Thanks for adding the appropriate labels. It's on our radar now.
@ahatzz11 did my change work for you? I'd prefer to not cause an "It works on my machine" sort of problem.
@Link- @nikola-jokic Just curious - what's going on with this? The associated PR has been sitting in the hopper for a while now, is there anything i can do within reason to help get this released?
@nikola-jokic @Link- @rentziass
This issue has been sitting stale for a few months now. Would it be possible to get the associated PR on the next release?
Hey everyone,
After discussing this issue with the team, we decided not to apply annotations at this time. We are aware that many of you are using ArgoCD to manage ARC and scale sets, but we don't have capacity to support it at this time. We would recommend that you maintain your own chart if it requires such modifications until we officially support it. Thank you @rteeling-evernorth, for raising the PR to fix it, and thank you for describing this problem so thoroughly! It will help other people apply changes to their own charts.
@nikola-jokic, @rteeling-evernorth ,
Since there is no intention no provide the capacity on ArgoCD. Could a possibility be around the support of annotations on all Kubernetes objects managed by the chart?
In the end, if we are able to set the annotations everywhere, it could be handled in the values, without requiring to fork the chart..
@nikola-jokic, @rteeling-evernorth ,
Since there is no intention no provide the capacity on ArgoCD. Could a possibility be around the support of annotations on all Kubernetes objects managed by the chart?
In the end, if we are able to set the annotations everywhere, it could be handled in the values, without requiring to fork the chart..
This is the usual solution - giving the choice of annotations to the chart user. By my opinion - best solution for this kind of a problem. :+1:
The problem here is that the argoCD annotations are not applied to everything - because this is ultimately an order of operations issue the ability to selectively apply the annotations to specific resources is needed. I agree a custom annotation value would be useful but it would not solve this issue.
Additionally, given the argo annotations are effectively inert if the resource is not actively being managed by argo, I dont see why this would have any adverse effect if installing via kubectl/helm/flux/whatever else. If we really want to split hairs, i can update PR to put the argo annotations on a feature flag if that would make the maintainers happy. Thoughts @nikola-jokic ?
I use Helm + TF to deploy two separate apps into Argo. If I want to destroy the runner set, I get TF timeouts due to finalizers so I have to manually run the following commands to be able to delete the arc-runners Namespace.
I did add the argocd.argoproj.io/sync-options: Delete=false which is able to "remove" the app from argo but my TF seems to hang on the deleting on the namespace - which is created using the CreateNamespace=true sync option.

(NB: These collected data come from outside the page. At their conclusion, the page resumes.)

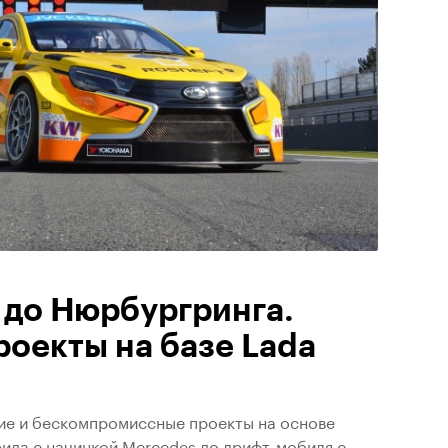
 до Нюрбургринга.
роекты на базе Lada
ие и бескомпромиссные проекты на основе
ида с начинкой Mercedes до дрифт-мобиля с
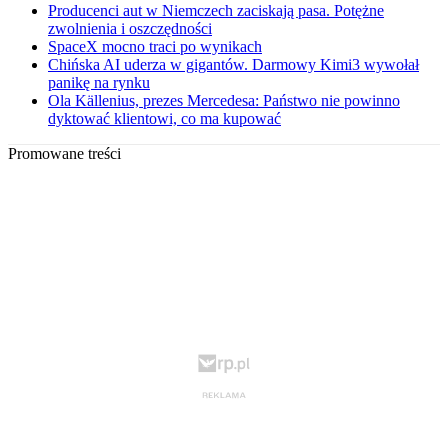
Producenci aut w Niemczech zaciskają pasa. Potężne
zwolnienia i oszczędności
SpaceX mocno traci po wynikach
Chińska AI uderza w gigantów. Darmowy Kimi3 wywołał
panikę na rynku
Ola Källenius, prezes Mercedesa: Państwo nie powinno
dyktować klientowi, co ma kupować
Promowane treści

kubectl patch autoscalingrunnerset arc-runner-set --namespace=arc-runner-set --type=json -p='[{"op": "remove", "path": "/metadata/finalizers"}]'
kubectl patch rolebinding arc-runner-set-gha-rs-manager --namespace=arc-runner-set --type=json -p='[{"op": "remove", "path": "/metadata/finalizers"}]'
kubectl patch role arc-runner-set-gha-rs-manager --namespace=arc-runner-set --type=json -p='[{"op": "remove", "path": "/metadata/finalizers"}]'
kubectl patch serviceaccount arc-runner-set-gha-rs-no-permission --namespace=arc-runner-set --type=json -p='[{"op": "remove", "path": "/metadata/finalizers"}]'
I could, have TF (not Argo) create the NS, wrap these 4 patches in TF wrapper and then delete the NS as a workaround during a destroy. However I am keen to to see if there is another way.